Haggis – Best Haggis in Scotland – Largs – Scotland

My mother would spend hours scrubbing and cleaning the stomach and intestines of the sheep and/or steer, preparing them for stuffing. First, she would scrub with soap the outside, then turn them inside out and repeat the procedure. This she would do a number of times until the stomach and intestines were very clean.  The cleaned stomach and intestines were then soaked in salt and vinegar and placed in the cool shed ready to be stuffed the next day.

As was usual in doing most farm chores, our children would also give a hand.  We would bring the hot water that my mother had boiling on the stove and carry the remains from the stomach and intestines to the manure pile behind the nearby barn.  It was a task which I did not detest for I knew that soon we would be feasting on stuffed stomach and intestines.

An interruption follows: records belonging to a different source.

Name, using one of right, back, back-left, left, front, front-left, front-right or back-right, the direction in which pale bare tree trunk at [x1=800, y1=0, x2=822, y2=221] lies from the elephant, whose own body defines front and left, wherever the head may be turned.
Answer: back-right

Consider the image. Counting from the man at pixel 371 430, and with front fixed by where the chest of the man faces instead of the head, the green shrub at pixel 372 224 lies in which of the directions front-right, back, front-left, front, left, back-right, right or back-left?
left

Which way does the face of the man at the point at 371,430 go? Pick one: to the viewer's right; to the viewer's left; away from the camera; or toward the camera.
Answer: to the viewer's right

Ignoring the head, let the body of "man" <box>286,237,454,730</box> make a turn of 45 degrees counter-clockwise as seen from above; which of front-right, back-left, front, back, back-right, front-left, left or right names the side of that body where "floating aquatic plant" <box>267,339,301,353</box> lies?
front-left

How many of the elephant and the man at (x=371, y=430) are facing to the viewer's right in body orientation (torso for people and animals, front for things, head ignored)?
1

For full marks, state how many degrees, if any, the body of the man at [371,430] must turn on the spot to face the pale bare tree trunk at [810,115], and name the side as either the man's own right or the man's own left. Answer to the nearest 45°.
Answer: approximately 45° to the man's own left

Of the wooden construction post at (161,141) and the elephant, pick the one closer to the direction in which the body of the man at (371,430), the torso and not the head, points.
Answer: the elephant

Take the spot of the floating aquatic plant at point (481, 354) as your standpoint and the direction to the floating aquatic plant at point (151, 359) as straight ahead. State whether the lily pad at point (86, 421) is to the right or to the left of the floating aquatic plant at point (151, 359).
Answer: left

In the evening my mother would soak the chickpeas – readying them for the stuffing.  In the morning, she would drain, then split the chickpeas by placing them on one half of a towel.   She would then fold the other half of the towel over the chickpeas, then roll with a rolling pin. This would loosen the skin and split each chickpea into two.  She would then discard the skin and place the split chickpeas into a bowl, ready to mix with the other ingredients to make a stuffing.

That morning as the stuffed stomach and intestines were being cooked, their aroma would make my hunger pangs increase by the minute.   By the time the dish was ready, I was in a dream world mesmerized by my thoughts of the mouth-watering meal.  It was an annual meal which I will always remember.

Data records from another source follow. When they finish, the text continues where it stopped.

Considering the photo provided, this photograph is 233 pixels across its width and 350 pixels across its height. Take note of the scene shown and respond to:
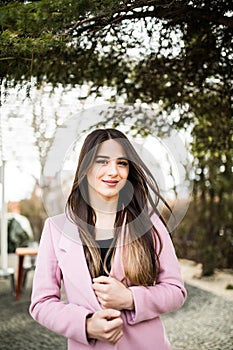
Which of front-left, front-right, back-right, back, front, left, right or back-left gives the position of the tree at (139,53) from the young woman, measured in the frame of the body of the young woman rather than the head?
back

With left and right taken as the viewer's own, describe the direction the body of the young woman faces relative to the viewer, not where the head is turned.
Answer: facing the viewer
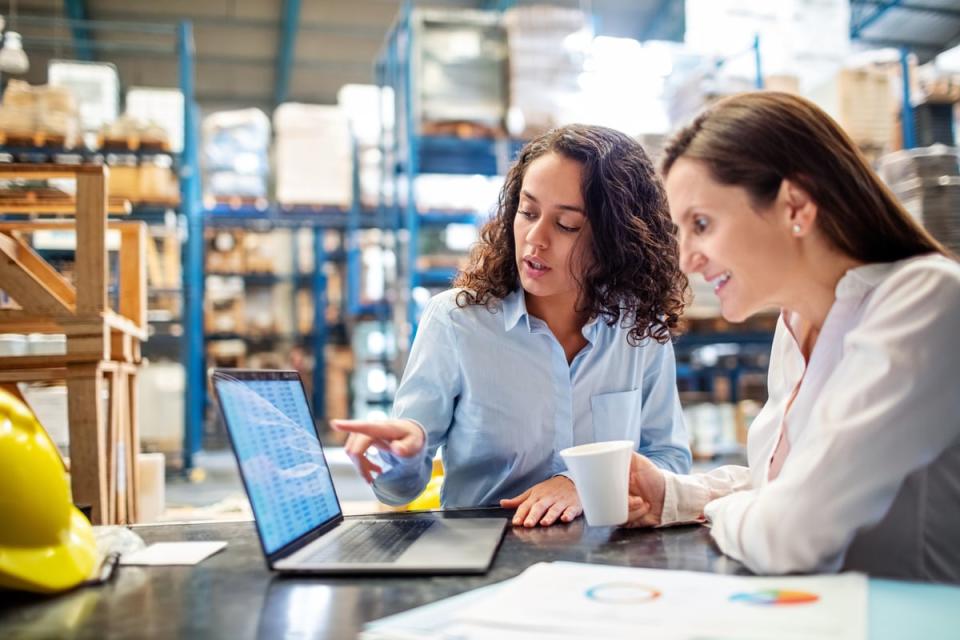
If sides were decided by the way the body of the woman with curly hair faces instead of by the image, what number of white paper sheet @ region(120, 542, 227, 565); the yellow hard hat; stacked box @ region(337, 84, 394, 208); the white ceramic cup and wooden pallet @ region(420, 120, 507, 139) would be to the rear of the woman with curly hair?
2

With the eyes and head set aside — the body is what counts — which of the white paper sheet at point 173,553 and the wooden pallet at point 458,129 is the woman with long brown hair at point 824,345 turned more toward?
the white paper sheet

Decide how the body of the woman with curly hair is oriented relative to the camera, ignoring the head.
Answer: toward the camera

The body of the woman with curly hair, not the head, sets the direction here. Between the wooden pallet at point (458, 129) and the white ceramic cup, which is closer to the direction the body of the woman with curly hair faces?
the white ceramic cup

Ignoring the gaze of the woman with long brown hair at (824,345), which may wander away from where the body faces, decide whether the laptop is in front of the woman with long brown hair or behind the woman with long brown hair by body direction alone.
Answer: in front

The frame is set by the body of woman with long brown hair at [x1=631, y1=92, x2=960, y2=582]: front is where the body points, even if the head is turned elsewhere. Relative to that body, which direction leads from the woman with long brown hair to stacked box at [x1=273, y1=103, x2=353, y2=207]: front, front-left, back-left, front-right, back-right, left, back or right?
front-right

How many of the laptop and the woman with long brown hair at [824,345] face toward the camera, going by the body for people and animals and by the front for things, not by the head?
0

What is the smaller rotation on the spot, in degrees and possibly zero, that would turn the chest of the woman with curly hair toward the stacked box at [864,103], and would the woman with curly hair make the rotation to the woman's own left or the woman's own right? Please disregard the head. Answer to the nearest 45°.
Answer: approximately 135° to the woman's own left

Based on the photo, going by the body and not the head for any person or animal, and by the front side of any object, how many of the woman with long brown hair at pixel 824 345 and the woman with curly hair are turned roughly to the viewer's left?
1

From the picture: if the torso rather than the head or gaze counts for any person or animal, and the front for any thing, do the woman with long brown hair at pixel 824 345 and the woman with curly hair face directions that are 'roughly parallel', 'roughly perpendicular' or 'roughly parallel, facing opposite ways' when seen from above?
roughly perpendicular

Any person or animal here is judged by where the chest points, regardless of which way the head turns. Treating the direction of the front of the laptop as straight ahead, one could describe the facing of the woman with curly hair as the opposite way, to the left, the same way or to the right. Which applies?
to the right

In the ensuing years, I have often prepared this dish, sans the work of cleaning the stomach and intestines.  Today, in large cities, one can find in many meat markets cleaned lamb stomachs, ready for stuffing. No more does a cook have the arduous task of cleaning.  As a friend of mine remarked, “Thank God for our modern meat markets!”

You really need to have a ‘stomach’ for offal, and remember, ‘offal’ is not ‘awful’.

Stuffed Sheep Stomach

If one can find cleaned intestines in the meat markets, the same stuffing as used for the stomach may be utilized.  The intestine should be twisted, sausage size, and cooked with the stomach.

1 sheep stomach, scraped, then scrubbed with soap and very thoroughly washed

6 teaspoons salt

4 tablespoons vinegar

1 teaspoon allspice

1 teaspoon garlic powder

4 tablespoons butter

1/2-pound lamb or beef with a little fat, cut into 1/2 inch cubes

4 large onions, finely chopped

2 cups split chickpeas or 2 cups cooked chickpeas

1 1/2 cups rice

1 teaspoon pepper

1/2 teaspoon nutmeg

1/2 teaspoon cinnamon

4 tablespoons toasted pine nuts

Cut stomach into 4 pieces then rub with 4 teaspoons of the salt.  Place in a bowl, then add vinegar and cover with water. Allow standing overnight then drain and thoroughly wash, then dry.

Mix allspice and garlic powder, then rub both inside and outside the stomach pieces.  Sew into bags with an opening then set aside.

Melt butter in a frying pan then sauté meat over medium heat until it begins to brown.  Stir in the remaining 2 teaspoons of salt, 3/4 of the onions, and remaining ingredients then set aside as a stuffing.

Stuff stomach bags then sew openings.  Place in a large saucepan along with the remaining 1/4 of the onions, then cover with water to about three inches above the stomach bags and bring to boil.  Cook for 1 hour over medium heat or until the stomach is well cooked, adding more water, if necessary, to keep the stomach covered.

Serve hot along with the ‘stomach water’ as a soup, after adding spices to taste.